--- START ---

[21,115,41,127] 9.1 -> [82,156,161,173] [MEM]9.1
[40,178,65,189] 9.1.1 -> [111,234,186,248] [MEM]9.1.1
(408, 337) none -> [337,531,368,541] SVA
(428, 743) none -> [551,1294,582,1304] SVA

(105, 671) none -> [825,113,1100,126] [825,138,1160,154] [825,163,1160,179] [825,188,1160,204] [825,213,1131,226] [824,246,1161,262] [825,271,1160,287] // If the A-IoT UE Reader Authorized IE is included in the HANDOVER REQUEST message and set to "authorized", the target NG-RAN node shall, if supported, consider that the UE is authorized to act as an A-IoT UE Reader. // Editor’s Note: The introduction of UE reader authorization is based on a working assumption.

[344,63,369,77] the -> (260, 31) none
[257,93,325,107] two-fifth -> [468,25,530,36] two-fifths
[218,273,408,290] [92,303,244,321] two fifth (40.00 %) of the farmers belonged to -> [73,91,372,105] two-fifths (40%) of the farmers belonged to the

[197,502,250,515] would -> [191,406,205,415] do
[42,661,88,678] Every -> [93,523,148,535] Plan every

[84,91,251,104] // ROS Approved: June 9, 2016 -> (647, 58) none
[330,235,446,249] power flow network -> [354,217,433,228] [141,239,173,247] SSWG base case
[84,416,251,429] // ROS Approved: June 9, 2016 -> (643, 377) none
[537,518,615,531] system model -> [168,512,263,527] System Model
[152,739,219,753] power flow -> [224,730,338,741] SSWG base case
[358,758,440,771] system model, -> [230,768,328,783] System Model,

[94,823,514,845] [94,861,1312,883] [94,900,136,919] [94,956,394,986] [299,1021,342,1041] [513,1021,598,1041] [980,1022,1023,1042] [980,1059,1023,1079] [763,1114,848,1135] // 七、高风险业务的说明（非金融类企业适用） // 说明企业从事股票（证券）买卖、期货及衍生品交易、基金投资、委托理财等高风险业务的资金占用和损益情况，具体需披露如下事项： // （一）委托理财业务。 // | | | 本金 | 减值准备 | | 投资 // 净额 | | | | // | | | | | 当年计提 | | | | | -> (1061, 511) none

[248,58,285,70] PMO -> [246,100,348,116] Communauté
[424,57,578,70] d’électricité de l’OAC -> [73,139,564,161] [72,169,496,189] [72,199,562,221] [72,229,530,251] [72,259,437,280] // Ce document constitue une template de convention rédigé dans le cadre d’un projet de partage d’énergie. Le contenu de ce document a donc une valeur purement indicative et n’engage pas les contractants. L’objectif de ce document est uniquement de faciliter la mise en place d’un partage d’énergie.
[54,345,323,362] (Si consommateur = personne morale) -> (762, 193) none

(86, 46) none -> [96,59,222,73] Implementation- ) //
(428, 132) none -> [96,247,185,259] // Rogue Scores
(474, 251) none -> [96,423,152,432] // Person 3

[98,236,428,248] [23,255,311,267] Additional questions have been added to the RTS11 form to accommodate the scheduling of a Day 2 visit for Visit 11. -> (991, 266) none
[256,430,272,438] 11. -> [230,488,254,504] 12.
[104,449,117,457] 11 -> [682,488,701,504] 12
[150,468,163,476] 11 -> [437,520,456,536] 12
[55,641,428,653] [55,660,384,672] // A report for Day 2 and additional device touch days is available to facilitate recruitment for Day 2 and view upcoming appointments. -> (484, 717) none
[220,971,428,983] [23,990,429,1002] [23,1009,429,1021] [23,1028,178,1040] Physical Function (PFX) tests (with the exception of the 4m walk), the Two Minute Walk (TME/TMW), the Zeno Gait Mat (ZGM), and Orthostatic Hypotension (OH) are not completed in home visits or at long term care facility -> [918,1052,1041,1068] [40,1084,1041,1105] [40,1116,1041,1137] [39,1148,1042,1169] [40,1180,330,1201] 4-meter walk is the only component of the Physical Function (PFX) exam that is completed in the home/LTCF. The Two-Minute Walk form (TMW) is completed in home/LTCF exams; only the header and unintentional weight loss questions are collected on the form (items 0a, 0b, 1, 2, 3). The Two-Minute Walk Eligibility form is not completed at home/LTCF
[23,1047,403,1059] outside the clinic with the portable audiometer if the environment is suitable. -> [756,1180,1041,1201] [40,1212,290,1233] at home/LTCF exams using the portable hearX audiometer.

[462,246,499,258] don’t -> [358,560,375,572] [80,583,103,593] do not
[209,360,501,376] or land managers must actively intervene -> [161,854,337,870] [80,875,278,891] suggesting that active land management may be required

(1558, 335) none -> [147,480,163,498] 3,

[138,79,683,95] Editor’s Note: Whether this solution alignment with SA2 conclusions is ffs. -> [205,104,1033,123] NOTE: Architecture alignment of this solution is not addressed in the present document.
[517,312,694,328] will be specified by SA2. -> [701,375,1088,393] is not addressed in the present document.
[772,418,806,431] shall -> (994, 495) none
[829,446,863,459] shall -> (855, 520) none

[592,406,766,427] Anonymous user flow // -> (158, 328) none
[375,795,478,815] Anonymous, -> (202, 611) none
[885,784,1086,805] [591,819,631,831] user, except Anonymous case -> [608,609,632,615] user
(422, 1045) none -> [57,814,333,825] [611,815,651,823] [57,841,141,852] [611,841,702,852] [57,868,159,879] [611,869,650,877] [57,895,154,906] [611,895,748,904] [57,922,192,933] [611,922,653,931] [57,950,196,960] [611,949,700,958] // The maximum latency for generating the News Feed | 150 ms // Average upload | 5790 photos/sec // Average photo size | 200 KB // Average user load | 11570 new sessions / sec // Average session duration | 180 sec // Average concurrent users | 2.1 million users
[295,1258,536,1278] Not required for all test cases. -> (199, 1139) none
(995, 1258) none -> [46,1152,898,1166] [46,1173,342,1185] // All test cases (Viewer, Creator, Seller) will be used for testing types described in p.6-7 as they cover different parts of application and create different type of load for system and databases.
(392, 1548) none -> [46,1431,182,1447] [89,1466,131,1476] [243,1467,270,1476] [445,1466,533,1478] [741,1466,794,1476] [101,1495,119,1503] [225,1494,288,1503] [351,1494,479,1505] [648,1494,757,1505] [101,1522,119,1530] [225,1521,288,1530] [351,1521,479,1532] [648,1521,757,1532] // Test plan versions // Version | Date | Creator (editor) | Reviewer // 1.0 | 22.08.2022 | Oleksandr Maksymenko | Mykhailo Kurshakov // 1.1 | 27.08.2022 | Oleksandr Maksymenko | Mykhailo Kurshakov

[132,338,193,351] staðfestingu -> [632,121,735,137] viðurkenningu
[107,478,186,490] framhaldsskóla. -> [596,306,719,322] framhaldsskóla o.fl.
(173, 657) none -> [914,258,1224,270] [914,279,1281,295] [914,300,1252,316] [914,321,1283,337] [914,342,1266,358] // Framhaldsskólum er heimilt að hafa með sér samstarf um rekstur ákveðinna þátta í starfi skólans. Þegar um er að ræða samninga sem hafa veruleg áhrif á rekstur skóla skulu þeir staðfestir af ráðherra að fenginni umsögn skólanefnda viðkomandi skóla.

--- END ---

-- WRITTEN TASK --
Only the lines above from the line with "(428, 132) none" to the line with "[55,641,428,653] [55,660,384,672] //", those two lines included, should be reproduced exactly.

-- ANSWER SECTION --
(428, 132) none -> [96,247,185,259] // Rogue Scores
(474, 251) none -> [96,423,152,432] // Person 3

[98,236,428,248] [23,255,311,267] Additional questions have been added to the RTS11 form to accommodate the scheduling of a Day 2 visit for Visit 11. -> (991, 266) none
[256,430,272,438] 11. -> [230,488,254,504] 12.
[104,449,117,457] 11 -> [682,488,701,504] 12
[150,468,163,476] 11 -> [437,520,456,536] 12
[55,641,428,653] [55,660,384,672] // A report for Day 2 and additional device touch days is available to facilitate recruitment for Day 2 and view upcoming appointments. -> (484, 717) none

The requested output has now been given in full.